### Dataset
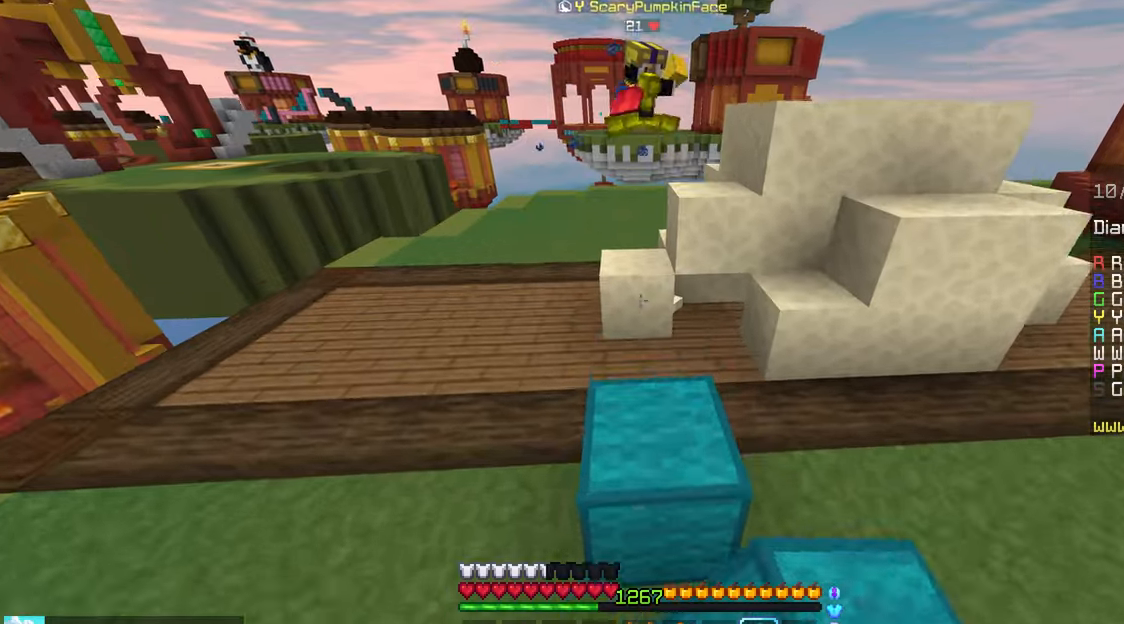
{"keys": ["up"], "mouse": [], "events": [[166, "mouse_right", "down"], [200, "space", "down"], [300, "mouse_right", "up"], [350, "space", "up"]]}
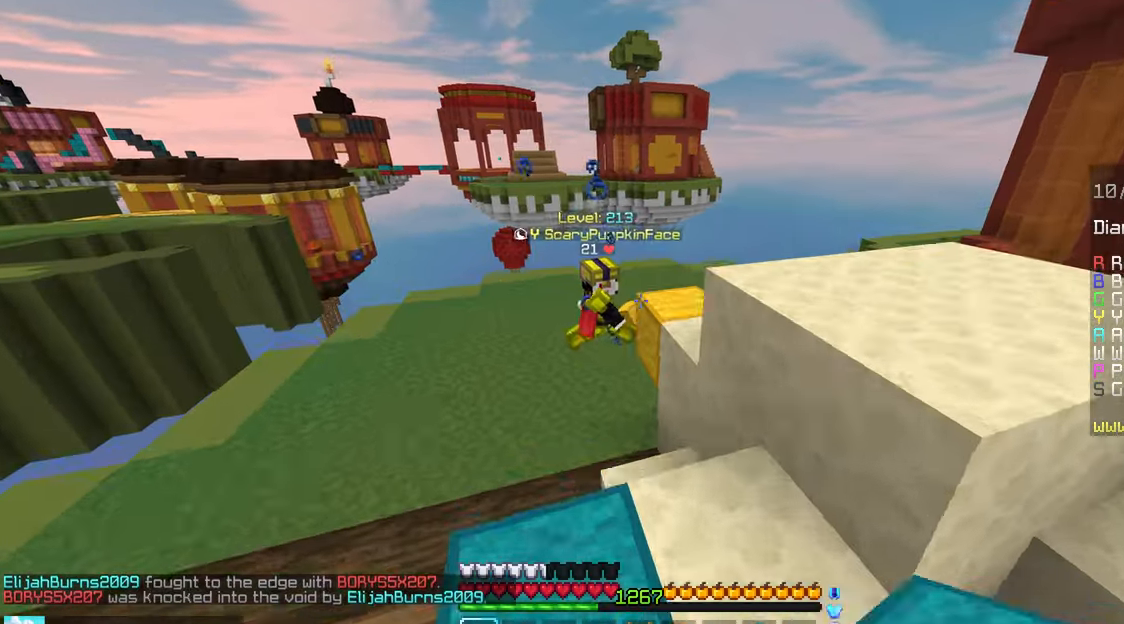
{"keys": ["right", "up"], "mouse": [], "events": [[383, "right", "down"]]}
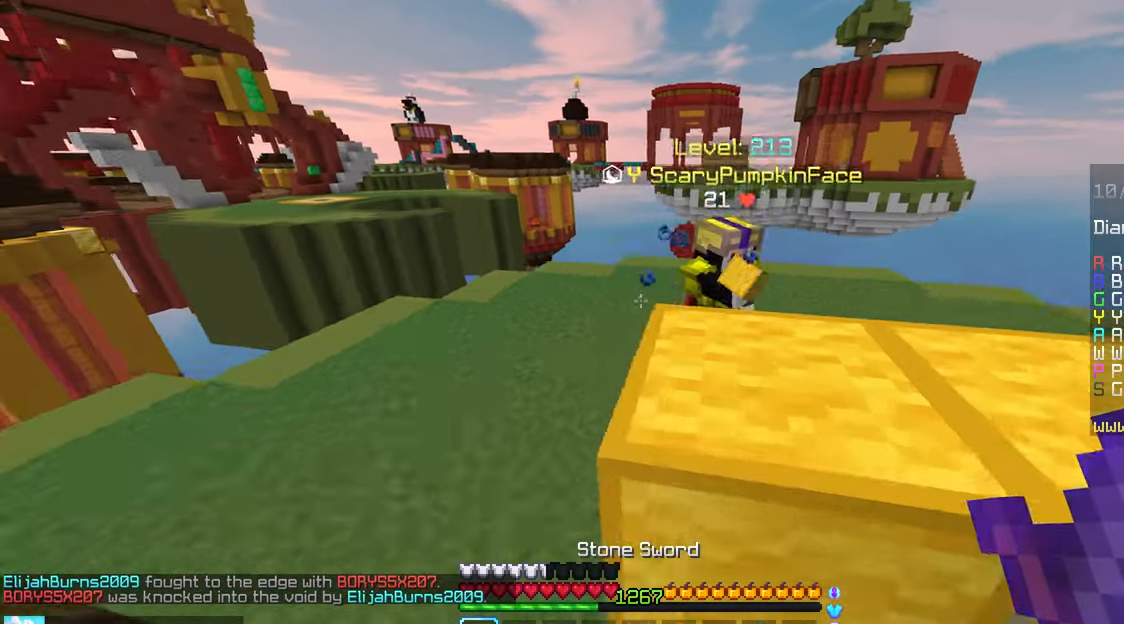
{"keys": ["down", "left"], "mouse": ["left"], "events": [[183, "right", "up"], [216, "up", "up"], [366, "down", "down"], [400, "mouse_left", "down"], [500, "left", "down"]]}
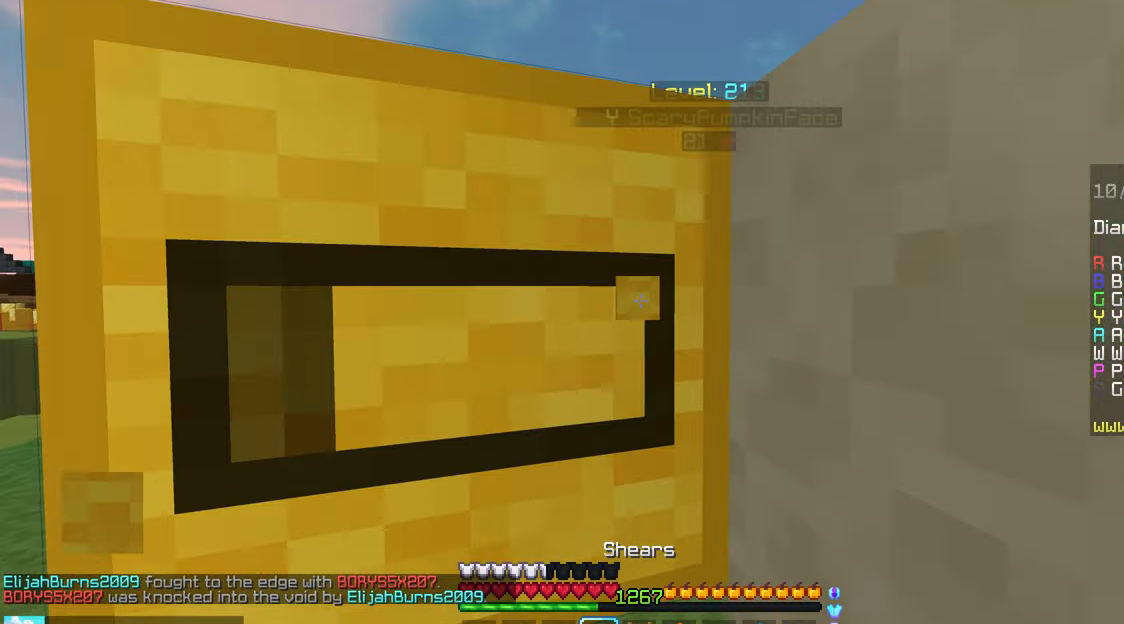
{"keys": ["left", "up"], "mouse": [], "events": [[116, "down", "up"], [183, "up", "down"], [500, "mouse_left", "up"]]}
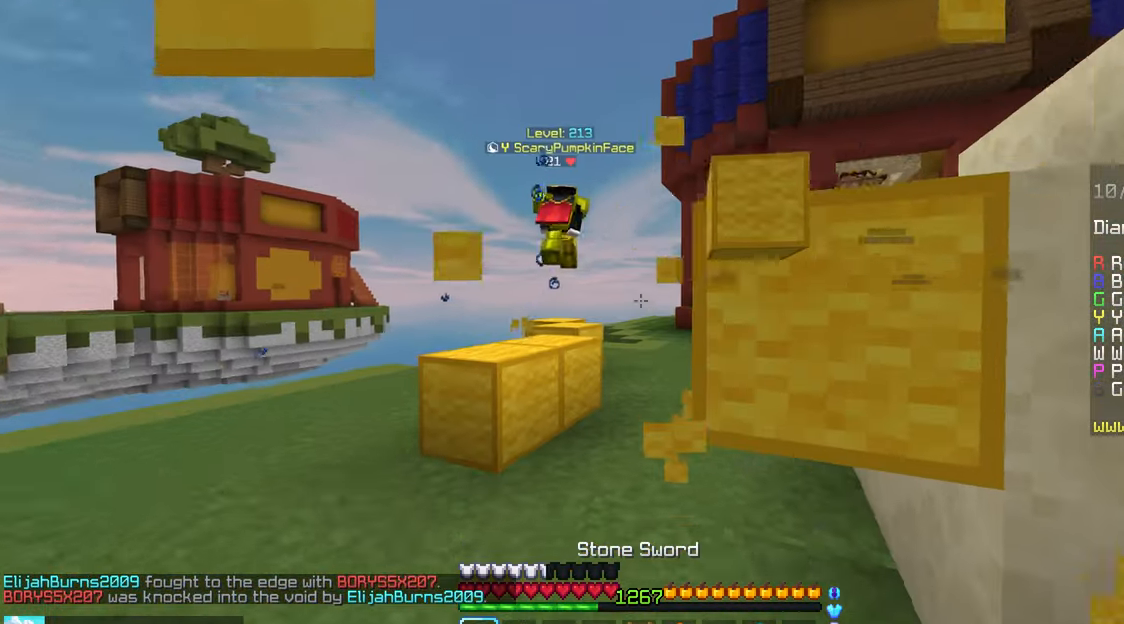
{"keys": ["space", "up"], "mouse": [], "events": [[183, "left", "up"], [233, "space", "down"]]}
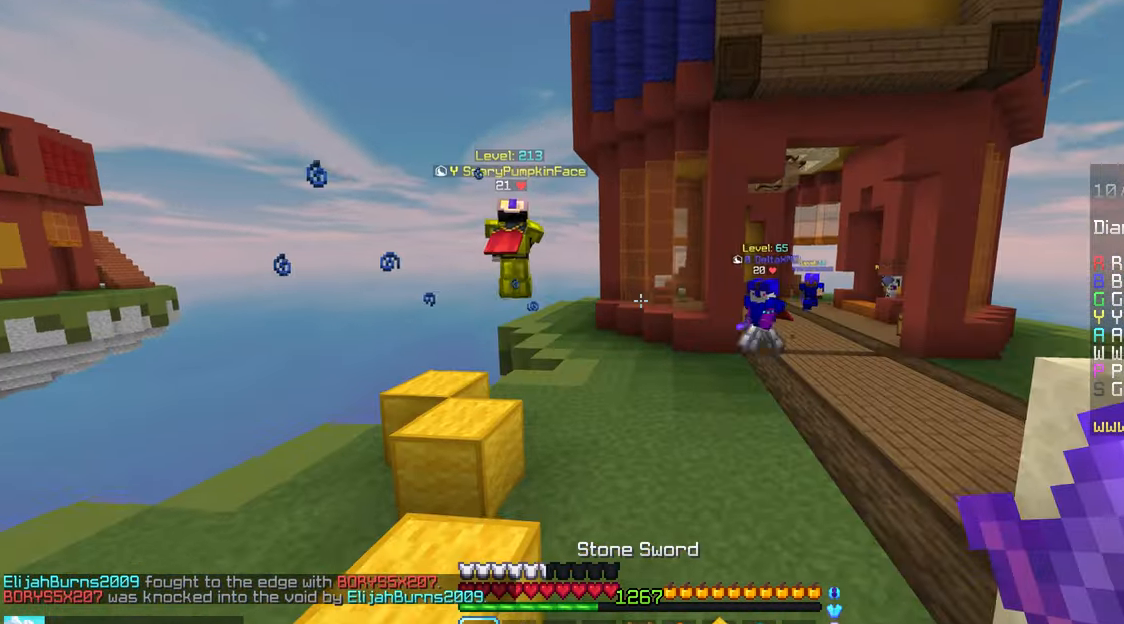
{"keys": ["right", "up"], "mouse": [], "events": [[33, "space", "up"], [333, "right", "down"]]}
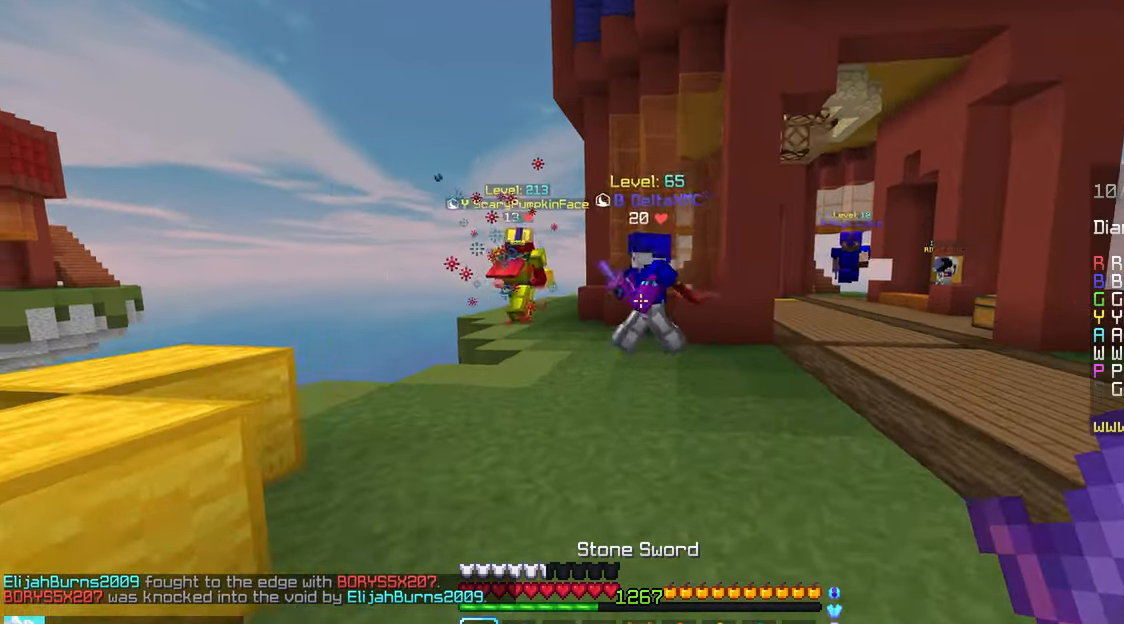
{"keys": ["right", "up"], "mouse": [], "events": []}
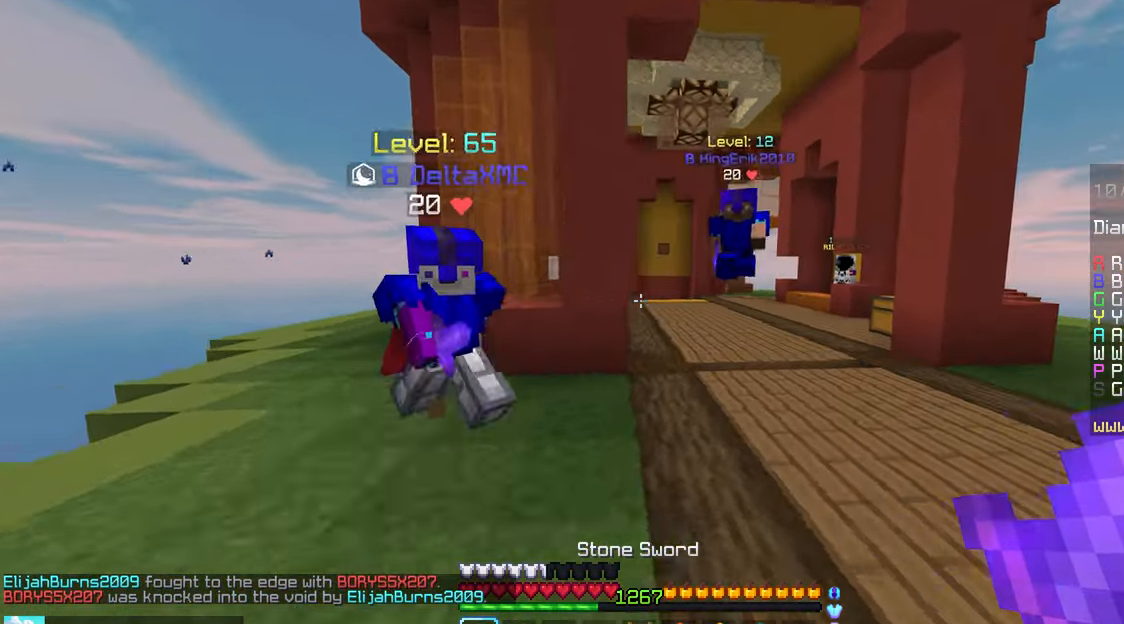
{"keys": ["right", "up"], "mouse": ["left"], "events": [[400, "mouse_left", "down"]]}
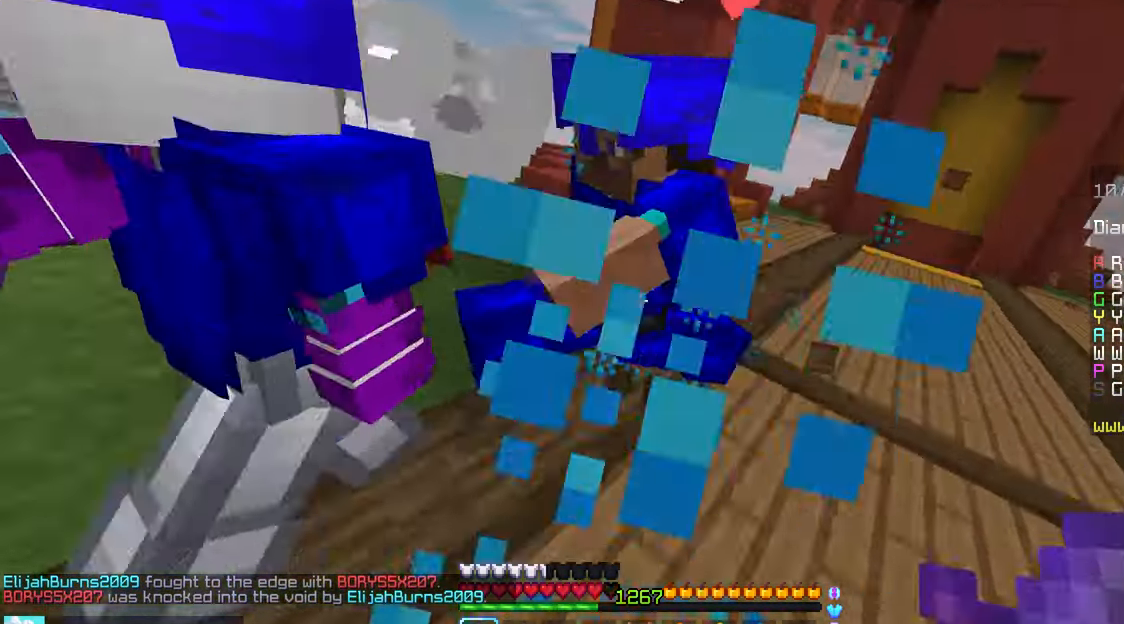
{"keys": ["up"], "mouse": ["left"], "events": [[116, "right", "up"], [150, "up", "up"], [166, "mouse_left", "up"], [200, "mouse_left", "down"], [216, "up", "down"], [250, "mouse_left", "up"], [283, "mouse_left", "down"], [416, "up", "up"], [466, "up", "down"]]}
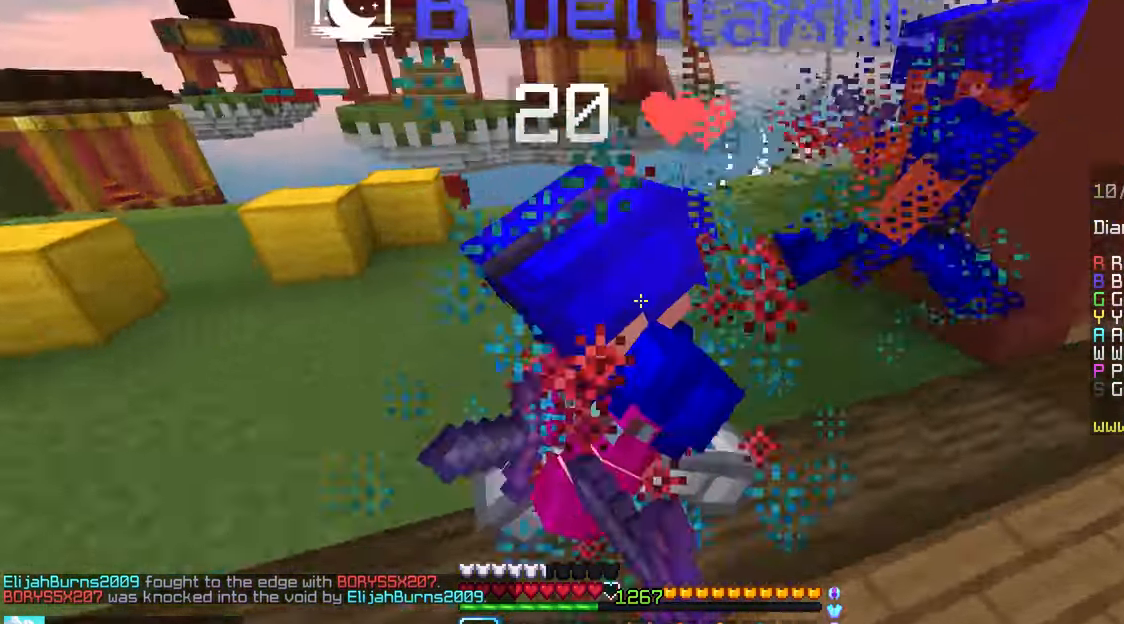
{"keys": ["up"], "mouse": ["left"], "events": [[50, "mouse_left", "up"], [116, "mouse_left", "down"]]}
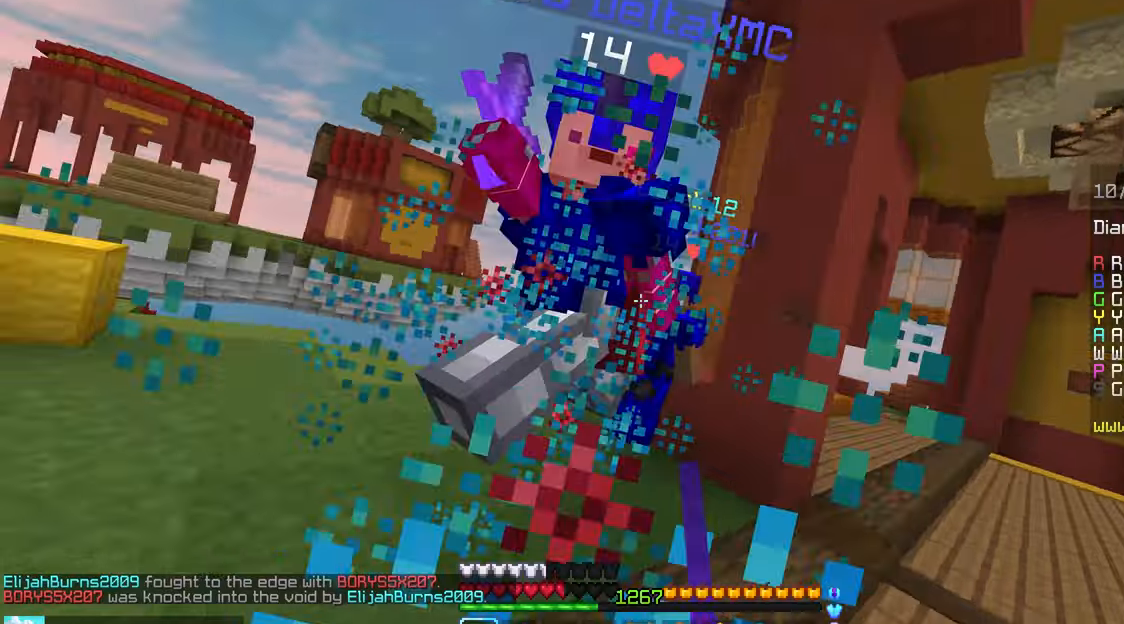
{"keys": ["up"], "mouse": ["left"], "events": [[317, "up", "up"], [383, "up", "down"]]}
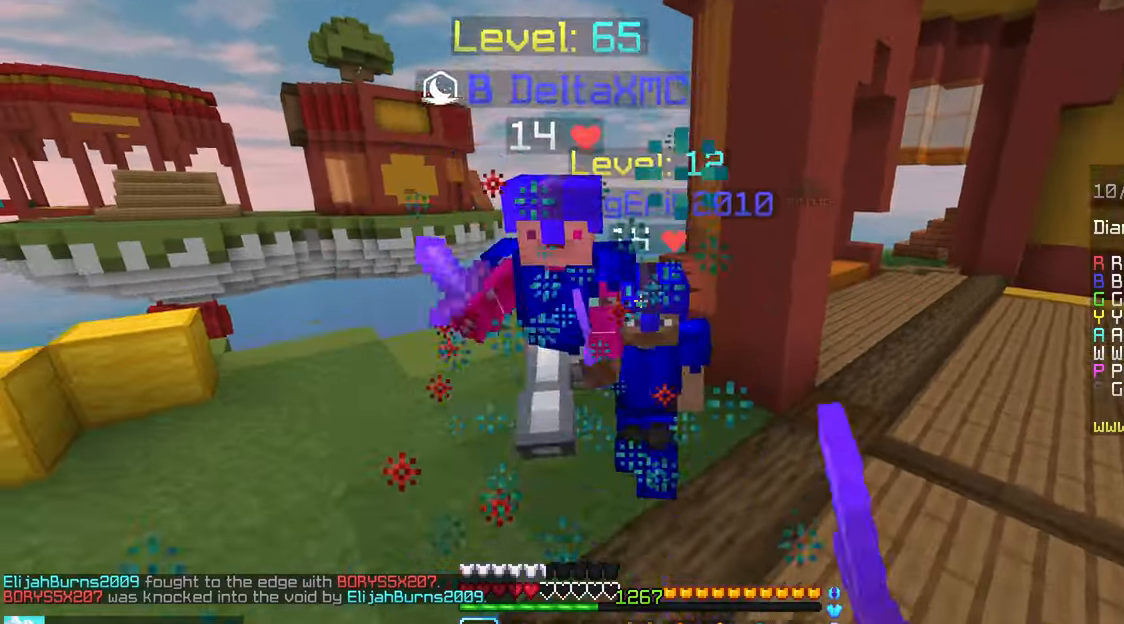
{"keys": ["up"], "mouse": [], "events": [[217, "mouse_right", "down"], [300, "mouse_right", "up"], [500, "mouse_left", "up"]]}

### Activity
Could all the data above be given again exactly, leaving out its images?

### Reply
{"keys": ["up"], "mouse": [], "events": [[166, "mouse_right", "down"], [200, "space", "down"], [300, "mouse_right", "up"], [350, "space", "up"]]}
{"keys": ["right", "up"], "mouse": [], "events": [[383, "right", "down"]]}
{"keys": ["down", "left"], "mouse": ["left"], "events": [[183, "right", "up"], [216, "up", "up"], [366, "down", "down"], [400, "mouse_left", "down"], [500, "left", "down"]]}
{"keys": ["left", "up"], "mouse": [], "events": [[116, "down", "up"], [183, "up", "down"], [500, "mouse_left", "up"]]}
{"keys": ["space", "up"], "mouse": [], "events": [[183, "left", "up"], [233, "space", "down"]]}
{"keys": ["right", "up"], "mouse": [], "events": [[33, "space", "up"], [333, "right", "down"]]}
{"keys": ["right", "up"], "mouse": [], "events": []}
{"keys": ["right", "up"], "mouse": ["left"], "events": [[400, "mouse_left", "down"]]}
{"keys": ["up"], "mouse": ["left"], "events": [[116, "right", "up"], [150, "up", "up"], [166, "mouse_left", "up"], [200, "mouse_left", "down"], [216, "up", "down"], [250, "mouse_left", "up"], [283, "mouse_left", "down"], [416, "up", "up"], [466, "up", "down"]]}
{"keys": ["up"], "mouse": ["left"], "events": [[50, "mouse_left", "up"], [116, "mouse_left", "down"]]}
{"keys": ["up"], "mouse": ["left"], "events": [[317, "up", "up"], [383, "up", "down"]]}
{"keys": ["up"], "mouse": [], "events": [[217, "mouse_right", "down"], [300, "mouse_right", "up"], [500, "mouse_left", "up"]]}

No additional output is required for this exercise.